* _WRITTEN TASK A_:
In the records, swap "collectors" for "collected by" in everything from the line containing "collection date: 1937-02-15" down to the end of the records. Reproduce only those lines, with everything else unchanged.

══ ARTICLE

Variability of Diurnal Sea Surface Temperature during Short Term and High SST Event in the Western Equatorial Pacific as Revealed by Satellite Data

Round 1

Reviewer 1 Report

This paper investigates the relationship between Hot Events occurrence and diurnal SST amplitude (dSST) variation in the Western Equatorial Pacific by using satellite data. In order to do this the authors also present the methodology used to produce dSST data from satellite sensors and their validation. The research is interesting and well founded, but the article suffers from a lack of clarity, especially in the presentation of the results and their discussion.

It is obvious from reading the work that the authors start from a significant volume of information and data and that they have based their results on solid previous works. However, it is sometimes difficult to distinguish between the original results presented in this paper and previously published results, in part this is because the reader is frequently referred to figures from other papers (references 18 and 20) that are not shown in the document.

We recommend a REWRITE of the text taking into account the following recommendations:

• The objectives of the paper should be more clearly and extensively explained in the Introduction. It would be useful to explain whether the period of study is (2003-2011) or when and why the authors extend the period (1991-2002)
• In section 2 (Dataset and Methods) we suggest splitting the subsection “2.1.2. Intercomparison data from in situ and geostationary satellite observations” into two subsections, one to describe better the need for using in situ data and their characteristics or limitations, and the other to describe the satellite observations.

════

* _WRITTEN TASK B_:
Translate this sentence from the review of the diurnal sea surface temperature paper into Spanish: "The research is interesting and well founded, but the article suffers from a lack of clarity, especially in the presentation of the results and their discussion."

══ ENTRIES SUPPLIED

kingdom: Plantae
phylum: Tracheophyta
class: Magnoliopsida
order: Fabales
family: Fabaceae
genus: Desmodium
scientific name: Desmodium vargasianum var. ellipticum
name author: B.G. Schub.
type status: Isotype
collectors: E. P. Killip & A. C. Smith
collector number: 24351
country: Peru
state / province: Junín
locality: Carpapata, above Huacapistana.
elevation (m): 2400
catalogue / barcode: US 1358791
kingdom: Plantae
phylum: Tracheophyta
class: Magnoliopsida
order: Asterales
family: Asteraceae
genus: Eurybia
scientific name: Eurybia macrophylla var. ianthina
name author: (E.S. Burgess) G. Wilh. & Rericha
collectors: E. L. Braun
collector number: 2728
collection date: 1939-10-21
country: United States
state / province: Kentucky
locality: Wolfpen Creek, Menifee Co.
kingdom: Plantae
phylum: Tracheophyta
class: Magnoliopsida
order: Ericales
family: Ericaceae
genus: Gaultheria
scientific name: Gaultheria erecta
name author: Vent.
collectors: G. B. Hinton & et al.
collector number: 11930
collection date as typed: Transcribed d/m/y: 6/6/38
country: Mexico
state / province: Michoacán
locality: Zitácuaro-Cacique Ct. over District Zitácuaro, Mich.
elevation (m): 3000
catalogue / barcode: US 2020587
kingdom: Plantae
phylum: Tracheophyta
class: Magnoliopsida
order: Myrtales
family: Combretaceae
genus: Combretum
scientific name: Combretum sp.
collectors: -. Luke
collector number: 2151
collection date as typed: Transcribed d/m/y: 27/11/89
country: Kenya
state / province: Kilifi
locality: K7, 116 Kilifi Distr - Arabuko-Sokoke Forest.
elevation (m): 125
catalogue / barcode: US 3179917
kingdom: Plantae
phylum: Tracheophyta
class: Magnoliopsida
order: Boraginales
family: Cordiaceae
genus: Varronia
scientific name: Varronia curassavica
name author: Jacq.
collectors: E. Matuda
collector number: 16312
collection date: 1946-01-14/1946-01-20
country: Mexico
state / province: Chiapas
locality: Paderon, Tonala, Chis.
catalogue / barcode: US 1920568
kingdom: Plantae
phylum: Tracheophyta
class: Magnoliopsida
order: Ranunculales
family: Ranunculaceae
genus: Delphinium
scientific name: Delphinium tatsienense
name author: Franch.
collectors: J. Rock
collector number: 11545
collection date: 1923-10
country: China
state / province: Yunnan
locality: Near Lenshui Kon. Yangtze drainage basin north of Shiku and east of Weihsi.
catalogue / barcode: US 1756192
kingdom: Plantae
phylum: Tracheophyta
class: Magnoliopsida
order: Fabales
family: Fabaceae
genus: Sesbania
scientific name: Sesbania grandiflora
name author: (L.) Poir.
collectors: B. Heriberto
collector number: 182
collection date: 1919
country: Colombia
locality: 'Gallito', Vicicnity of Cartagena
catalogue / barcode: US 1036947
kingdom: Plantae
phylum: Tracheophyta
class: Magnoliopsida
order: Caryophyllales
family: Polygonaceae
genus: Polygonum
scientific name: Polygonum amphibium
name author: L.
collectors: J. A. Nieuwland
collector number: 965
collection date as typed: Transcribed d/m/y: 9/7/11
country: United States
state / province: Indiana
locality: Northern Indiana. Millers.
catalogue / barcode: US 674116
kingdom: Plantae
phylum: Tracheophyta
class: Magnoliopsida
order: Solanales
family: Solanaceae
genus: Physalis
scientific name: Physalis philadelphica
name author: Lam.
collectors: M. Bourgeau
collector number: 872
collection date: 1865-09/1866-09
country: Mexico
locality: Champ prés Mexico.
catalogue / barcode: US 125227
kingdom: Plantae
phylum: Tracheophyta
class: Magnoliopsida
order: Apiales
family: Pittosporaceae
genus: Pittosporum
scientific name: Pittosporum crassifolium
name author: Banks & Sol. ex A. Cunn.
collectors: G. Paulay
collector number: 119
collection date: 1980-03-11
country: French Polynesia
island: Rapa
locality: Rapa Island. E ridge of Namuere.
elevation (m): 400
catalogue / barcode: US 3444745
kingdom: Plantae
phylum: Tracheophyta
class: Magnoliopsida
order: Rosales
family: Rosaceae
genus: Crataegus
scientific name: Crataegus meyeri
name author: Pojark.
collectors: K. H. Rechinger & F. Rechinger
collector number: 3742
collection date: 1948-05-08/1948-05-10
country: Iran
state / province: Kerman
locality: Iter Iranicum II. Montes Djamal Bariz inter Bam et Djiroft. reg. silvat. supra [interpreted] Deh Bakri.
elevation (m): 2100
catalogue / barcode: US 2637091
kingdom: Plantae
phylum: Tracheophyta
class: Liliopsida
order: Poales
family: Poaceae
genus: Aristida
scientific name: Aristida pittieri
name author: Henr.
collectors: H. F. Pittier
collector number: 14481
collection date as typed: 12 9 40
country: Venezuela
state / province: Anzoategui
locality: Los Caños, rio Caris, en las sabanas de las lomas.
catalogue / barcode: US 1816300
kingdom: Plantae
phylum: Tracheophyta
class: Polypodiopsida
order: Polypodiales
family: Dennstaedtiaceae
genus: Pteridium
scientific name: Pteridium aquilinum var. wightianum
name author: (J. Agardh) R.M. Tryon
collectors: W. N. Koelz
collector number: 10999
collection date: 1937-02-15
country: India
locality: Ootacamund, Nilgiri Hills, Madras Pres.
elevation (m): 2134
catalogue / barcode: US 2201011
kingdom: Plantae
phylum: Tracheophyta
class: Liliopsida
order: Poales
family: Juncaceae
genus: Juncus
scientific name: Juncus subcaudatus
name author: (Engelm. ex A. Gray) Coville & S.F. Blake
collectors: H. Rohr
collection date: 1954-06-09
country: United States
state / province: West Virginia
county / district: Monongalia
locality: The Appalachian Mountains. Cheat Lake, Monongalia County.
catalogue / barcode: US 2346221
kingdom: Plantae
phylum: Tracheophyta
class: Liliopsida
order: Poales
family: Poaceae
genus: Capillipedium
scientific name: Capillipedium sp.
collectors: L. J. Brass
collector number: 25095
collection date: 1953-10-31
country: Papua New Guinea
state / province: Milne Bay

════

* _WRITTEN ANSWER A_:
collection date: 1937-02-15
country: India
locality: Ootacamund, Nilgiri Hills, Madras Pres.
elevation (m): 2134
catalogue / barcode: US 2201011
kingdom: Plantae
phylum: Tracheophyta
class: Liliopsida
order: Poales
family: Juncaceae
genus: Juncus
scientific name: Juncus subcaudatus
name author: (Engelm. ex A. Gray) Coville & S.F. Blake
collected by: H. Rohr
collection date: 1954-06-09
country: United States
state / province: West Virginia
county / district: Monongalia
locality: The Appalachian Mountains. Cheat Lake, Monongalia County.
catalogue / barcode: US 2346221
kingdom: Plantae
phylum: Tracheophyta
class: Liliopsida
order: Poales
family: Poaceae
genus: Capillipedium
scientific name: Capillipedium sp.
collected by: L. J. Brass
collector number: 25095
collection date: 1953-10-31
country: Papua New Guinea
state / province: Milne Bay

* _WRITTEN ANSWER B_:
La investigación es interesante y está bien fundamentada, pero el artículo adolece de falta de claridad, especialmente en la presentación de los resultados y su discusión.